Gene packages for a set of orthologs are also available. The NCBI’s Eukaryotic Genome Annotation pipeline (EGAP) calculates the ortholog groups. This calculation relies on protein sequence similarity and local synteny information8. Orthologs, homologous genes descended from a common ancestor, are determined by comparing an annotated genome with a reference genome. The sets of pairwise orthologs are then tracked as a group. The choice of reference genome varies: Homo sapiens (human) is used for most vertebrates other than fish; Danio rerio (zebrafish) is used for fish; and Drosophila melanogaster (fruit fly) is used for insects. It is important to note that only the genes present in the NCBI Gene database are included in these ortholog calculations.

Virus package

NCBI Datasets created a separate virus data package to meet the specific data requirements of the public health and virus research communities.

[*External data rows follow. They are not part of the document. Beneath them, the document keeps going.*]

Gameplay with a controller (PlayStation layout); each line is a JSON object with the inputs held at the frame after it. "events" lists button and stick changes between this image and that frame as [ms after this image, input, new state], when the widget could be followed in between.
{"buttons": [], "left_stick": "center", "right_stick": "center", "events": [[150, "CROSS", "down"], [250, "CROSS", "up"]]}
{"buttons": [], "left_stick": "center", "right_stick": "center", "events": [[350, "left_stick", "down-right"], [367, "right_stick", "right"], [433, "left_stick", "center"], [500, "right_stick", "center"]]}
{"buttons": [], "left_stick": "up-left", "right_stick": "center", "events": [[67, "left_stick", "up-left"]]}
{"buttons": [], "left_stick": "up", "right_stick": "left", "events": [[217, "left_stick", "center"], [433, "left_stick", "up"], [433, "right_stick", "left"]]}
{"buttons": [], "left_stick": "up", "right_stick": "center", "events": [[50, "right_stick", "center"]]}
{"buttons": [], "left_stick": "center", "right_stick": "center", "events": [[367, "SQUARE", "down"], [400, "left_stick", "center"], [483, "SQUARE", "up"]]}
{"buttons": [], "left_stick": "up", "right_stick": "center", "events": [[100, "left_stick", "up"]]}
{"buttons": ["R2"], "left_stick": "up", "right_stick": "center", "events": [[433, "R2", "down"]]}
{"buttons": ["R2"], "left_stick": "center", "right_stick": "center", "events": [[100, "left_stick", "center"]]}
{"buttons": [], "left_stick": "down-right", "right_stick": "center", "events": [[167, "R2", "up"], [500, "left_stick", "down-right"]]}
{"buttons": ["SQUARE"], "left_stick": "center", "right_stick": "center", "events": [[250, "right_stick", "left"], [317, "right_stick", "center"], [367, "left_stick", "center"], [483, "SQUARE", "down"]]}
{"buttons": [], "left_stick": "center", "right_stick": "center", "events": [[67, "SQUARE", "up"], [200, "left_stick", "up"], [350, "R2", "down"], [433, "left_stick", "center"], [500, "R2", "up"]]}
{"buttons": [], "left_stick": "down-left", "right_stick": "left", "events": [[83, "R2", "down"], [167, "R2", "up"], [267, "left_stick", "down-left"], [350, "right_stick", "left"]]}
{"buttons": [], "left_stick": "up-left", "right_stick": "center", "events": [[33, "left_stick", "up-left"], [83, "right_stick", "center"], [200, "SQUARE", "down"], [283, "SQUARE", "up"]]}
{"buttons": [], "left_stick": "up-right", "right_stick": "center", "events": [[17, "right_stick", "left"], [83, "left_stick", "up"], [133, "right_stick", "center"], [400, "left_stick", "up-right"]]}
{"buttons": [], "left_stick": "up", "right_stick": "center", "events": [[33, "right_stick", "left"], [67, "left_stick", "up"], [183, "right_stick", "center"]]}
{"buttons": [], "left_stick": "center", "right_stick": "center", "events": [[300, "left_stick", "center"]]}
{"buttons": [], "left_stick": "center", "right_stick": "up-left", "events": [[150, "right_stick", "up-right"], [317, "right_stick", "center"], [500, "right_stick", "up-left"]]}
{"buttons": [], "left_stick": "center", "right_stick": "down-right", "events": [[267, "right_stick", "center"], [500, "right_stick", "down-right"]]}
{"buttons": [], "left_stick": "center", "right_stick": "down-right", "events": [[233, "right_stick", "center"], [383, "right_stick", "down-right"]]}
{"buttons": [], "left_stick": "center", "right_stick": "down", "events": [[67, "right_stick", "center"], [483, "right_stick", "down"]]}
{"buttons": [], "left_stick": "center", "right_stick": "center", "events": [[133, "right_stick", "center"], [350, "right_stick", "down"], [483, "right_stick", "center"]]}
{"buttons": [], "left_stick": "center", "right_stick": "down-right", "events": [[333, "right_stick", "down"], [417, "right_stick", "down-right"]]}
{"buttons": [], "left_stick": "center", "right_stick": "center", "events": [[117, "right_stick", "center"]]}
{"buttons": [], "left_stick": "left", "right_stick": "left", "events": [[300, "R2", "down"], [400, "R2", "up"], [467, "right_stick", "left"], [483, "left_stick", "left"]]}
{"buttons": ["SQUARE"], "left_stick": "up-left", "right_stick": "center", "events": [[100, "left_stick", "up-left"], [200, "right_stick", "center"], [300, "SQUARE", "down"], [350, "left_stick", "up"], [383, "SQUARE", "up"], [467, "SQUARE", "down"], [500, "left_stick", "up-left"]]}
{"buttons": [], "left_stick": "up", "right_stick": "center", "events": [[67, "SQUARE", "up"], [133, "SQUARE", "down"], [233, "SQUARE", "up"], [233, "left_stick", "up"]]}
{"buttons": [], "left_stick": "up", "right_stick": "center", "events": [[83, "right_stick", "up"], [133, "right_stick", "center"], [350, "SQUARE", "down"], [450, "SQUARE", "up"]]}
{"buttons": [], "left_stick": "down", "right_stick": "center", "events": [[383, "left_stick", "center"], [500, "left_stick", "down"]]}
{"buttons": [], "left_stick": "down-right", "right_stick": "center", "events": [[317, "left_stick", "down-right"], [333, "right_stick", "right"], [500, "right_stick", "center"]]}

Virus data packages include data for viral genomes available in the NCBI Virus database, an integrative, value-added resource designed to support the retrieval, display, and analysis of a curated collection of virus sequences and large sequence datasets (https://www.ncbi.nlm.nih.gov/labs/virus/vssi/). These packages include genomic, coding sequence (CDS), and protein sequences. Like other packages, a primary metadata report is included. Users can choose to include additional reports detailing the annotation of genes and proteins for each viral genome and a comprehensive BioSample report. This data can be conveniently retrieved by accession number or taxonomic name.

Discussion

NCBI Datasets has only been around for a few years, but it has significantly impacted how data is discovered and downloaded from NCBI. During the COVID-19 pandemic, the number of SARS-CoV-2 assembled genomes submitted to NCBI increased from a few thousand to over eight million, presenting an unprecedented challenge to deliver a set of genomes and metadata. NCBI Datasets, working closely with the CDC, other public health groups, and the NCBI Virus team, provided a data delivery method that gave the global community access to daily updates to the massive collection of SARS-CoV-2 assembled genomes9. NCBI Datasets provides easy download options for the NCBI Pathogen’s MicroBIGG-E and Reference Gene Catalog interfaces and scalable access to the approximately 1.8 million prokaryotic genomes10. Finally, NCBI Datasets has made it significantly easier for the eukaryotic research community to find data, connect to tools such as NCBI’s Genome Data Viewer (GDV) and BLAST, and download sequence and metadata supporting NIH’s Comparative Genomics Resource (CGR), a multi-year National Library of Medicine (NLM) project to maximize the impact of eukaryotic research organisms and their genomic data resources to biomedical research11.

Future plans

NCBI Datasets is a resource that remains under active development that will expand and strive to include a wider range of data types and further improve data accessibility. We will continue exploring innovative data delivery methods to better accommodate the growing volume of data submitted to NCBI. We understand that this will require many in the biological research community to learn new ways of accessing data, and we are committed to making this access as user-friendly as possible and supporting the growing community of data scientists. We want to ensure that the services we develop help the biological research community make the most of the vast amounts of data stored in public repositories. Active engagement with the biological research community is a crucial component of the effort. By collaborating directly with the researchers and users of the data, the NCBI Datasets team can gain a better understanding of their needs, enabling NCBI Datasets to provide services that are directly aligned with the requirements of the community.

Methods

Metadata formats and schemas

NCBI Datasets delivers metadata as data report files in JSON and JSON Lines formats (https://jsonlines.org). JSON and JSON Lines formats are simple and easy-to-use formats with strong tooling support. Additionally, these formats balance human readability and convenience with machine readability and operability. A companion tool called dataformat (see Command-line tools section below) is also available to facilitate access to the information in the data reports by converting them to comma-separated values (.csv) or Excel® (.xlsx) formats. Compared to tabular formats, JSON and JSON Lines formats maintain the hierarchical organization of data, preserve relationships between fields, and are extensible, in that new fields or sets of fields can be easily added without introducing breaking changes. Although all metadata is provided in either JSON or JSON Lines formats by default, it is recognized that many users prefer working with data in a tabular format for browsing and analysis purposes. To address this, we provide tools to convert JSON Lines reports to tabular formats and offer table downloads directly from our web interfaces. For a comprehensive understanding of each data report, including field descriptions and example values, detailed schemas are available on our documentation pages under Data report schemas (https://www.ncbi.nlm.nih.gov/datasets/docs/v2/reference-docs/data-reports/). All fields in the data reports are included in the schema pages.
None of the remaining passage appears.